Gaël Briand, le rédacteur en chef du magazine, a simplement voulu «mettre en couverture une image positive» de la Bretagne pour marquer les 60 ans du mensuel. Et dit avoir flashé sur «le sourire de ce gamin» qui, «avec son costume et son petit drapeau, représente l’image d’Epinal de la Bretagne, celle que l’on souhaite montrer». La photo ne date pas d’hier et n’est pas le fruit d’une mise en scène : elle avait été prise en 2015, à Quimper, lors du festival breton de Cornouaille qui a lieu chaque année en juillet, détaille-t-il pour Libération.
«
La Bretagne n’est pas une couleur de peau ou une religion»
C’est donc peu dire que la rédaction du magazine n’avait pas vu venir ce déferlement de racisme. Habitué à être la «cible d’attaques de l’extrême droite», en raison notamment de ses prises de position progressistes et contre la loi immigration, le Peuple breton n’avait pourtant jamais imaginé se retrouver un jour au centre d’une telle campagne de haine. Et encore moins qu’elle aurait lieu à cause de la photo d’un jeune garçon tout sourire.
«
Je suis avant tout inquiet pour ce petit garçon. Certes, il a dû vieillir depuis la photo, mais il n’avait pas demandé à être brandi en égérie de quoi que ce soit. Et encore, on a eu de la chance que les Hanouna et Praud soient en vacances, souffle Gaël Briand. Je ne vois pas pourquoi il ne pourrait pas être breton lui aussi. Il est probablement né ici. Et quand bien même il ne l’était pas, il a bien le droit de se sentir breton. Une culture, ça s’apprivoise. On peut l’avoir par héritage, et même la refuser. Mais on peut aussi devenir breton parce qu’on aime sa culture, ses paysages, sa géographie…»
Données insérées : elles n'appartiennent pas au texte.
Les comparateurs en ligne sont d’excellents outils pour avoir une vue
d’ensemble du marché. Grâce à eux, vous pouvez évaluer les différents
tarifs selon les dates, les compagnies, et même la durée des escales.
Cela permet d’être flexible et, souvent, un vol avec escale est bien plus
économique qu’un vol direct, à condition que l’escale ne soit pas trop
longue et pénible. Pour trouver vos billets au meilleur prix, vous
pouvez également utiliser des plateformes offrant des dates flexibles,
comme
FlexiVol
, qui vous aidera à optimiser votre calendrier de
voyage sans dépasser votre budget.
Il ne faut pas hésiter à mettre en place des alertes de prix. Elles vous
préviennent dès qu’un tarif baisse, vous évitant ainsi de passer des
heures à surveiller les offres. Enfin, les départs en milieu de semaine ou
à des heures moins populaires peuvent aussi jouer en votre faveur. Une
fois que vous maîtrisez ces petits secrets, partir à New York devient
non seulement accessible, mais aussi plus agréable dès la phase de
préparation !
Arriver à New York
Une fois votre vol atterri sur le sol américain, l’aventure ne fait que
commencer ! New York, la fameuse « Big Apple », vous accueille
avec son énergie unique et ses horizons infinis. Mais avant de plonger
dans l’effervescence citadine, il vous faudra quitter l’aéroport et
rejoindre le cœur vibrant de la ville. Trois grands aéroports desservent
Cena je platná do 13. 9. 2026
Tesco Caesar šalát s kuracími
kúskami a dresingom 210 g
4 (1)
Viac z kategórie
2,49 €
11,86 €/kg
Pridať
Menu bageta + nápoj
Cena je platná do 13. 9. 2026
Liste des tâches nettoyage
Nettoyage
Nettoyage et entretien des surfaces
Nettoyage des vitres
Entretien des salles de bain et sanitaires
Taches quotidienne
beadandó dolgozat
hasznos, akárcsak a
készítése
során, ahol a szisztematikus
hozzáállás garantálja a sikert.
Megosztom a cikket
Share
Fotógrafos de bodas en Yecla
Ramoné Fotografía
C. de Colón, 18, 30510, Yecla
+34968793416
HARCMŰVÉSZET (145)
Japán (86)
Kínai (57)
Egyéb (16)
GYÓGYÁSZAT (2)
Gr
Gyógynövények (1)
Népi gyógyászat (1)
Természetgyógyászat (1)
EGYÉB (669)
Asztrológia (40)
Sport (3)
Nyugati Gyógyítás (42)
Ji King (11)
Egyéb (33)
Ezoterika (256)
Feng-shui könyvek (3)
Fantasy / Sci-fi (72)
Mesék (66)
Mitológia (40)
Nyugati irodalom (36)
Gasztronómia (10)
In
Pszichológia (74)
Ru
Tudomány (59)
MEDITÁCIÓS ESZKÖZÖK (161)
Au milieu du plus sombre que ce que les réseaux sociaux peuvent produire, quelques éclaircies. Face à l’avalanche de commentaires haineux, le magazine a également reçu de nombreux messages de soutien. «
La Bretagne n’est pas une couleur de peau ou une religion, c’est une identité qui appartient à qui le souhaite n’en déplaise aux fachos», dénonce ainsi un internaute. Quand un autre témoigne : «En tant que métis militant pour la Bretagne, son patrimoine, sa culture et son devenir, les réactions haineuses qu’elle provoque me confortent dans ma vocation.»